▸ **To do**
Would you please repeat exactly the entries below, starting at the line with "hfov_deg: 8.7" and ending at the line with "focal_mm: 5.54", and nothing outside that range? Leave out the pictures.

▸ **Source information**

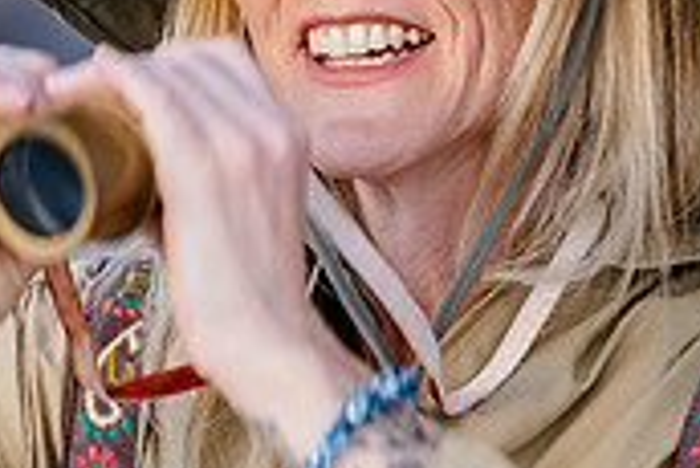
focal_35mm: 729
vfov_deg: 1.9
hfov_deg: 2.8
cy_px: -23
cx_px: 114
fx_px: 14187
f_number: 2.8
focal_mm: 185
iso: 200
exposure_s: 1/250
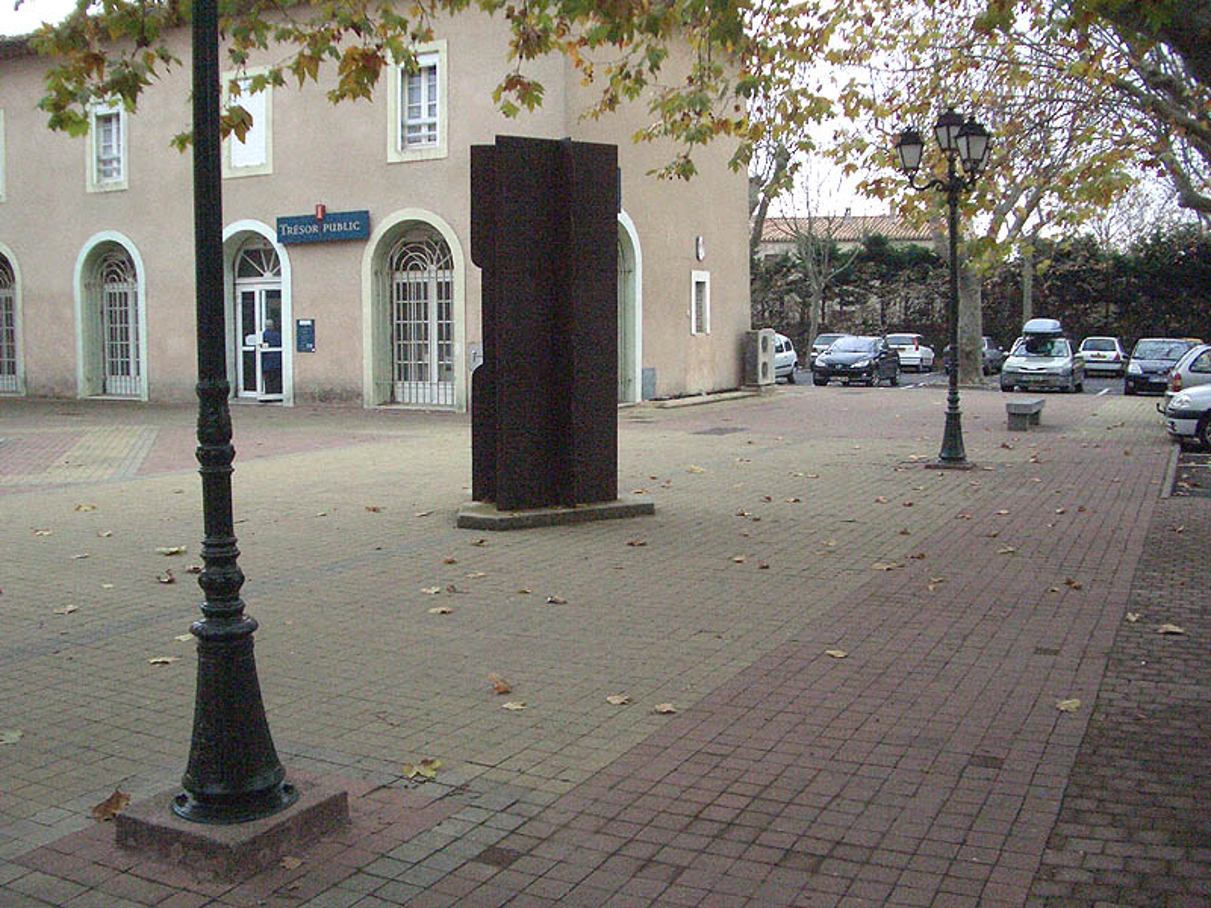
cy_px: 454
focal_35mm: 35
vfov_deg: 40.7
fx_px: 1224
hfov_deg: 52.6
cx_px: 606
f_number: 2.6
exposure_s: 1/500
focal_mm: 5.8
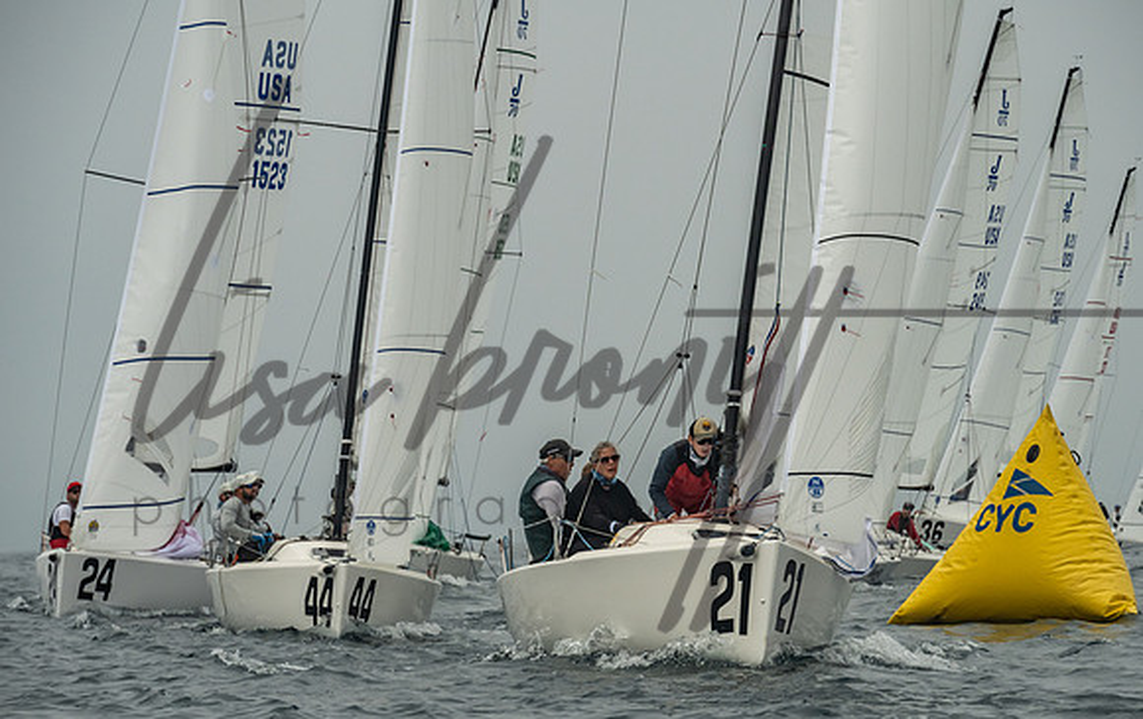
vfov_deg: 5.5
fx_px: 7477
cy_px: 403
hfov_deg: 8.7
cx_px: 574
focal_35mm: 240
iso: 800
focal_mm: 200
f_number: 9
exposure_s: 1/3200
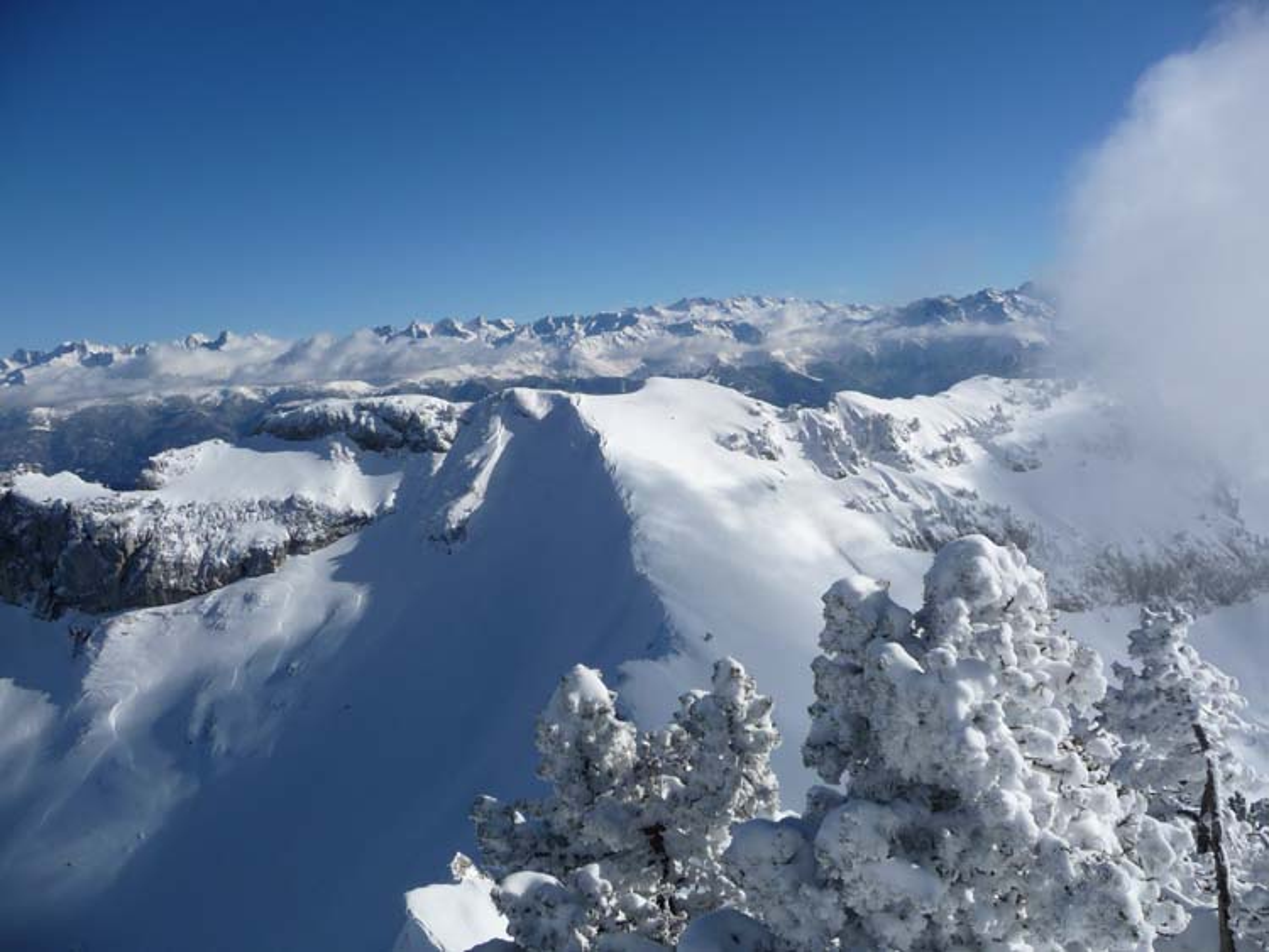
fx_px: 1027
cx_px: 634
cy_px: 476
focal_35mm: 28
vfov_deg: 49.8
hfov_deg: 63.4
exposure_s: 1/500
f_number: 8
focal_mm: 4.7
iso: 100
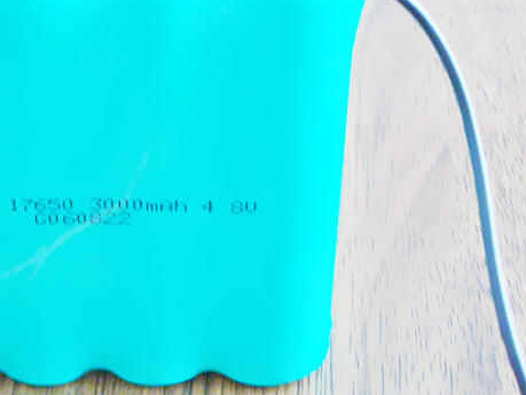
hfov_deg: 18.2
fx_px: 1641
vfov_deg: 13.7
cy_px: 193
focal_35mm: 108
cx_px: 165
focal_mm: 10.2
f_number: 3.5
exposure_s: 1/25
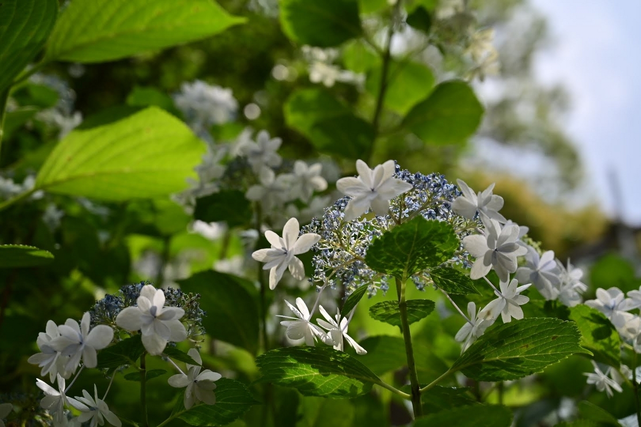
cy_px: 214
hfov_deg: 32.4
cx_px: 320
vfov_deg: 21.9
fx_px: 1104
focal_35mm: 62
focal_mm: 62
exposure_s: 1/2500
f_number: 4
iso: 160
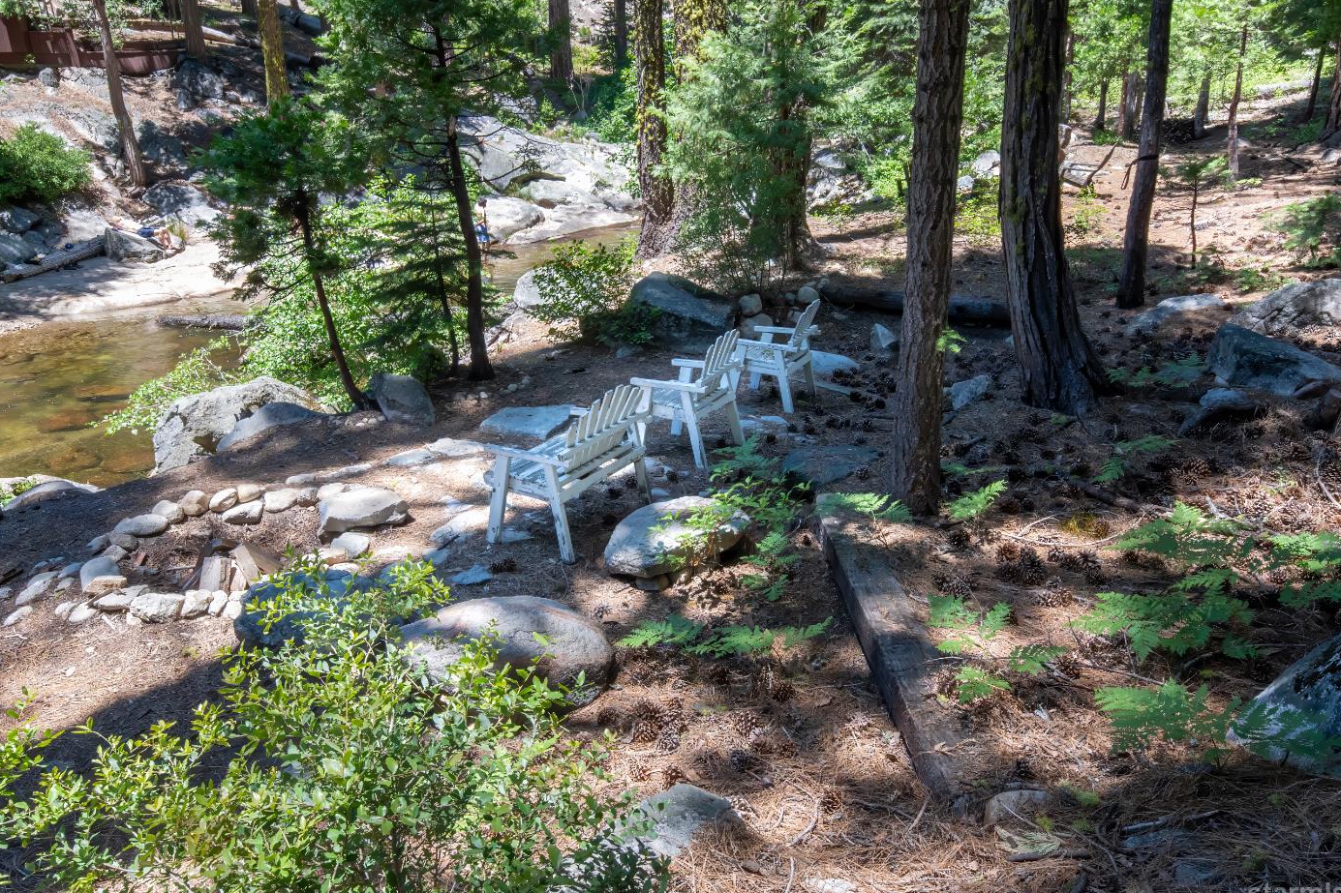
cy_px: 433
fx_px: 968
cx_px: 636
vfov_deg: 49.5
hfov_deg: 69.4
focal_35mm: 26
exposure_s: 1/100
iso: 720
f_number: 14
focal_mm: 16
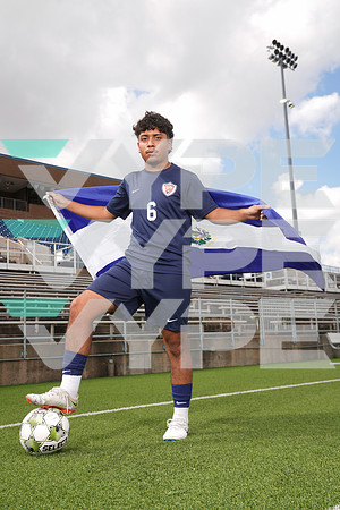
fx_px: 538
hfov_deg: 35.1
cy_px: 255
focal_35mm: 38
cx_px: 170
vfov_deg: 50.7
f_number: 7.1
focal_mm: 38
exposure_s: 1/200
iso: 80
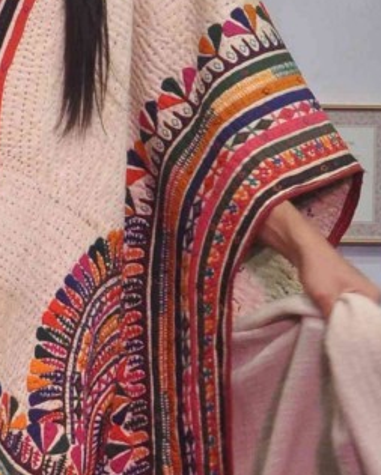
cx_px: -60
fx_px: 4903
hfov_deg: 4.4
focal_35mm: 348
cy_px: 389
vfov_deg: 5.6
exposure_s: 1/160
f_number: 10
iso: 1250
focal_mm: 52
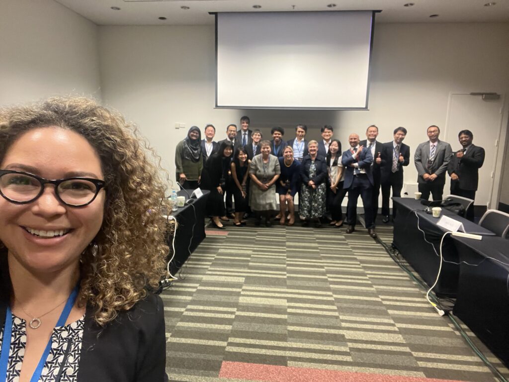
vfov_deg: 58.9
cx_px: 254
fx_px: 338
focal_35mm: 23
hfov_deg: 73.9
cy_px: 191
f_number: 2.2
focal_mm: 2.71
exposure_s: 1/33
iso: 400
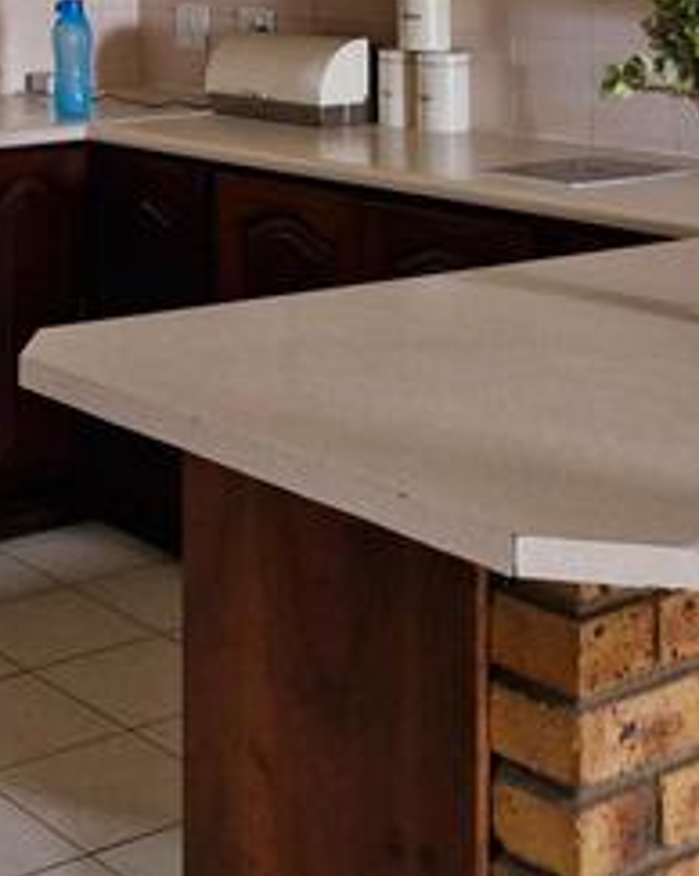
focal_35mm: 74
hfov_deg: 20.2
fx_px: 1916
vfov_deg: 24.0
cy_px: -94
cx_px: 47
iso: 400
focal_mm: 5.54
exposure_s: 1/100
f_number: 1.8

▸ **Solution for this exercise**
hfov_deg: 8.7
cx_px: 574
focal_35mm: 240
iso: 800
focal_mm: 200
f_number: 9
exposure_s: 1/3200
fx_px: 1027
cx_px: 634
cy_px: 476
focal_35mm: 28
vfov_deg: 49.8
hfov_deg: 63.4
exposure_s: 1/500
f_number: 8
focal_mm: 4.7
iso: 100
hfov_deg: 18.2
fx_px: 1641
vfov_deg: 13.7
cy_px: 193
focal_35mm: 108
cx_px: 165
focal_mm: 10.2
f_number: 3.5
exposure_s: 1/25
cy_px: 214
hfov_deg: 32.4
cx_px: 320
vfov_deg: 21.9
fx_px: 1104
focal_35mm: 62
focal_mm: 62
exposure_s: 1/2500
f_number: 4
iso: 160
cy_px: 433
fx_px: 968
cx_px: 636
vfov_deg: 49.5
hfov_deg: 69.4
focal_35mm: 26
exposure_s: 1/100
iso: 720
f_number: 14
focal_mm: 16
fx_px: 538
hfov_deg: 35.1
cy_px: 255
focal_35mm: 38
cx_px: 170
vfov_deg: 50.7
f_number: 7.1
focal_mm: 38
exposure_s: 1/200
iso: 80
cx_px: -60
fx_px: 4903
hfov_deg: 4.4
focal_35mm: 348
cy_px: 389
vfov_deg: 5.6
exposure_s: 1/160
f_number: 10
iso: 1250
focal_mm: 52
vfov_deg: 58.9
cx_px: 254
fx_px: 338
focal_35mm: 23
hfov_deg: 73.9
cy_px: 191
f_number: 2.2
focal_mm: 2.71
exposure_s: 1/33
iso: 400
focal_35mm: 74
hfov_deg: 20.2
fx_px: 1916
vfov_deg: 24.0
cy_px: -94
cx_px: 47
iso: 400
focal_mm: 5.54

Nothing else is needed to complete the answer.